Brenda ran her hand across the top of his head and assured him that they would visit. ‘Maybe over the weekend.’ However, when Saturday came she dressed him neatly in his school clothes, and combed his hair in silence, and he had a feeling that this wasn’t an ordinary hospital that they would be visiting.

The pair of them were finally escorted into the sterile visiting room, but his father didn’t recognise either of them, or if he did he pretended not to. His father sat stiffly in a chair by the window and stared out into the garden. He remembered that the man looked old, and that while his hair was still black he seemed to be growing a grey beard. He tried to see what he was looking at, but apart from a line of tall trees in the background that blocked the view, and an empty lawn in the foreground, there was nothing. Nobody playing or relaxing, no birds or animals, and he didn’t understand what the man was staring at.
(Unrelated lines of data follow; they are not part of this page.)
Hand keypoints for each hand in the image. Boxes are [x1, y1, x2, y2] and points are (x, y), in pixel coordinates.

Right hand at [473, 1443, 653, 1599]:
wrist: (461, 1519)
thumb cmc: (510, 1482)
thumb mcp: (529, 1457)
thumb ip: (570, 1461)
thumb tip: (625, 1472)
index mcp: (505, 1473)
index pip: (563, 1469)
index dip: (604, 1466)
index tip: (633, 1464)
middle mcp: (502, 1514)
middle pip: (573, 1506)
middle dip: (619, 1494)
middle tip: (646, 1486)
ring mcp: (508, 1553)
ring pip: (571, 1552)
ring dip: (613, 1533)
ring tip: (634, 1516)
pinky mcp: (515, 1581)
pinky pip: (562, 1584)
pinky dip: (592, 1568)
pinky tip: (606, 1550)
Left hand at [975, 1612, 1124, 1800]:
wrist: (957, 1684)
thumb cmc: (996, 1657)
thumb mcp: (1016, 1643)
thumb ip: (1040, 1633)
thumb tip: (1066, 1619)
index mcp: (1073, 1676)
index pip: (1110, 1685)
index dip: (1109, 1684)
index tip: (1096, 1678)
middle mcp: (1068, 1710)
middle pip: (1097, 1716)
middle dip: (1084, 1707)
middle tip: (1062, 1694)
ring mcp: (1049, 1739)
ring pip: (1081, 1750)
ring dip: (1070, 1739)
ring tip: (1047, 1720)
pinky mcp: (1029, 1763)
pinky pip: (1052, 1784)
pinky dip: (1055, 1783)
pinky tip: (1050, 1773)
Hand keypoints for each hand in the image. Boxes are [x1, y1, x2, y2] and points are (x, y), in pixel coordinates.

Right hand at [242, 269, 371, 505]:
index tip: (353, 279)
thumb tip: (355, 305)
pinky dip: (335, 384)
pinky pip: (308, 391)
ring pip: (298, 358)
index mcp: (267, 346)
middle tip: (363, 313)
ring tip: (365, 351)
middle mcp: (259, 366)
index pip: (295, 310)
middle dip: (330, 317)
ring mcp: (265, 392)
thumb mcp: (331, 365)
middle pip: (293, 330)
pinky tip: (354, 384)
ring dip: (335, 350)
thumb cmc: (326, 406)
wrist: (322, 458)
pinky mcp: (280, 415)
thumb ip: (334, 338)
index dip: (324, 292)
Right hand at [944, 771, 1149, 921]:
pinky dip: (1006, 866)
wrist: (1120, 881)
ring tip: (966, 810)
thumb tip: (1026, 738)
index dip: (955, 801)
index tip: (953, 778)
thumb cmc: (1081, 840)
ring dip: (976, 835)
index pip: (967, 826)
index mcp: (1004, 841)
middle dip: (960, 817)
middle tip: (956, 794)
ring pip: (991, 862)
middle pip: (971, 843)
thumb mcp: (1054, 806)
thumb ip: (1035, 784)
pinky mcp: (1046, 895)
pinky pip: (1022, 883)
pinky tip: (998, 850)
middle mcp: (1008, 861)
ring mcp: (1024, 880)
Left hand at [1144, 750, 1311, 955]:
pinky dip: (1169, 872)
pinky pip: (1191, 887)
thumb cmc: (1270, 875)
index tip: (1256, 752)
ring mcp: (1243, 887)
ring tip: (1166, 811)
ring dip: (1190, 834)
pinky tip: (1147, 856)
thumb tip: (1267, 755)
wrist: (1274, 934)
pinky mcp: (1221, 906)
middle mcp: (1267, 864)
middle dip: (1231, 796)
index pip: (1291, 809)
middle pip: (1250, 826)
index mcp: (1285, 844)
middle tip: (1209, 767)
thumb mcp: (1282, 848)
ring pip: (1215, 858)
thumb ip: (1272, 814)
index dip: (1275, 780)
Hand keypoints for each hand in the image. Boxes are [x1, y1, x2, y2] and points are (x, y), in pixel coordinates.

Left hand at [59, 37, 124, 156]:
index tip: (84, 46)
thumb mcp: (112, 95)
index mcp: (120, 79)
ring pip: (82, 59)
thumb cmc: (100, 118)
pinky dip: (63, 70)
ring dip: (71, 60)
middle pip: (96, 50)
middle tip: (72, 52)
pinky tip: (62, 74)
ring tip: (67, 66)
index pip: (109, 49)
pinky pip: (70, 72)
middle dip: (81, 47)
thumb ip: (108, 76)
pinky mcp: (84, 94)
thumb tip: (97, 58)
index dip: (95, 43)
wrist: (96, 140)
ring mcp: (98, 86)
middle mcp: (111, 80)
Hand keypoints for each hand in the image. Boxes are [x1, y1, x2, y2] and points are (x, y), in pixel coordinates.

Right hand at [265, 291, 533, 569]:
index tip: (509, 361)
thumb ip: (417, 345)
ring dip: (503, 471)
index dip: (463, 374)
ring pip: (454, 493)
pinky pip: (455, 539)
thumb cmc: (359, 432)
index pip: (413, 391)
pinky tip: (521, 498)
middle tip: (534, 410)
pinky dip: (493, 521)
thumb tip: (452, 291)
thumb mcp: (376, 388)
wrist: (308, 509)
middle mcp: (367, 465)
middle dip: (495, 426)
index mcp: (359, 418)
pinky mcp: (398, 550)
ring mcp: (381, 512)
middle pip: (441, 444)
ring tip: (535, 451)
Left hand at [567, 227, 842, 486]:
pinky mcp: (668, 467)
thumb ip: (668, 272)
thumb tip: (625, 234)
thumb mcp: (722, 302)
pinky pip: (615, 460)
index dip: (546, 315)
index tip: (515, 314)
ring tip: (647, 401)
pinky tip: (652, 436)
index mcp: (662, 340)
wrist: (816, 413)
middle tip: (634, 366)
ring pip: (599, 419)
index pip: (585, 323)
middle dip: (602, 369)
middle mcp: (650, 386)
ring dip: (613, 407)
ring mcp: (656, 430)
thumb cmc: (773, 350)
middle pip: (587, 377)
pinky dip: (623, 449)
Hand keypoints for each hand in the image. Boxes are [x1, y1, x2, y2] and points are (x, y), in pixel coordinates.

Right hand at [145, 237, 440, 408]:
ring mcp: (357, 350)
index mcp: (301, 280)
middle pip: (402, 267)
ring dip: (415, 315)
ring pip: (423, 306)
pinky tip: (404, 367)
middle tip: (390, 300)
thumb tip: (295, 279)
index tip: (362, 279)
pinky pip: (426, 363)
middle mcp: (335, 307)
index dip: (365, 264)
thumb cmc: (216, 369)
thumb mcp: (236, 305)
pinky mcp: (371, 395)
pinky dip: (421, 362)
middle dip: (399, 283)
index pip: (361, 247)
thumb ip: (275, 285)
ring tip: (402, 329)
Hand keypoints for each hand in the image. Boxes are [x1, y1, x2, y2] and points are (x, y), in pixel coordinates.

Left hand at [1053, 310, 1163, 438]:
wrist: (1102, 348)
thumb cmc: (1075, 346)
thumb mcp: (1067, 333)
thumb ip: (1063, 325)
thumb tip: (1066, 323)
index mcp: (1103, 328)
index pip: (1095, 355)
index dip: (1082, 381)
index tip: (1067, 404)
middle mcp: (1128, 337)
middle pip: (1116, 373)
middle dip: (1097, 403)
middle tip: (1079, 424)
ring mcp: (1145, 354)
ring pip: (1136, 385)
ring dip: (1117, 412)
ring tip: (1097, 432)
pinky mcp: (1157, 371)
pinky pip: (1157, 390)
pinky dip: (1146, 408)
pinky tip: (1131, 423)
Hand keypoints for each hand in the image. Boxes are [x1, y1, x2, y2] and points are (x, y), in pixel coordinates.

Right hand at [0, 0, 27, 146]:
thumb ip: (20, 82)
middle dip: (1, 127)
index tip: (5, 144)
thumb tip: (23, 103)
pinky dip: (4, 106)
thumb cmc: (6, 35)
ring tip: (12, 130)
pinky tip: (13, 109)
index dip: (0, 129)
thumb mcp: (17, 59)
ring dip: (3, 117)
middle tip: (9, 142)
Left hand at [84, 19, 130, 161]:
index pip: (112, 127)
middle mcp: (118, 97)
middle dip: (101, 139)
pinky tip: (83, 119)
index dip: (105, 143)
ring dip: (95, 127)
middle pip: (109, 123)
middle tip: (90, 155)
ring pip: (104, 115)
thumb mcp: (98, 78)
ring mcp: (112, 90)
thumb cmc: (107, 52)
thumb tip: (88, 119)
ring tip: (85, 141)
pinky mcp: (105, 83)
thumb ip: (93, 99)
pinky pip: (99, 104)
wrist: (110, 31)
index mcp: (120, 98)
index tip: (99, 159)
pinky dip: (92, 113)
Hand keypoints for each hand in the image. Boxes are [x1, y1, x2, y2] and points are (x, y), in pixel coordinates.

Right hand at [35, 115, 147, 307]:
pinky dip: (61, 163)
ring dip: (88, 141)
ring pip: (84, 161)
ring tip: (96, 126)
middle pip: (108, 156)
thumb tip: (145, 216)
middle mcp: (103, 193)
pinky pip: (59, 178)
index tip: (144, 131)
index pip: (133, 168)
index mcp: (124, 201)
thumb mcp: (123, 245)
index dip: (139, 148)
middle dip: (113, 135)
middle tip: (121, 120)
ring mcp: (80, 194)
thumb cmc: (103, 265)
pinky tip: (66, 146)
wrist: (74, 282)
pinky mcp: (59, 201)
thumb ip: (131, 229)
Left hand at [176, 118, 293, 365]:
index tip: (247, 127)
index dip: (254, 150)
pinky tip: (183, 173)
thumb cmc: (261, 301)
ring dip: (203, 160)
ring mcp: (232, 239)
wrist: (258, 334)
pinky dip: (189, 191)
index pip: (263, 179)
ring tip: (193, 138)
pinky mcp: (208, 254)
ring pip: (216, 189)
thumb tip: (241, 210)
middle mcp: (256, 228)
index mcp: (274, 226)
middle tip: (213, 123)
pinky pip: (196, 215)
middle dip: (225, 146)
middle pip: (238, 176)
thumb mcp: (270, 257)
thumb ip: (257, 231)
He and Brenda stood together, and she talked enthusiastically to his father, and asked him how he was, and if he needed anything, while the male nurse who had escorted them hovered impatiently by the door and began to tap his foot against the linoleum floor. After a few minutes, he felt the tears beginning to well up and he started to cry, although he was careful not to make a sound. Brenda pulled him closer to her side and looked down. ‘Okay, honey, don’t worry we’ll go now.’ His nose had started to run, and he didn’t have a handkerchief, but he didn’t want to wipe
his
nose on the sleeve of his school blazer. Brenda reached into her handbag and pulled out a small packet of tissues which she pushed into his hand. When they reached home he told her that he didn’t want to visit again, for this silent man didn’t know who he was. Brenda listened sympathetically, and tried hard to persuade him to accompany her on the Saturday excursion, but once they were settled in the new house eventually she too stopped visiting, which made him feel better about everything.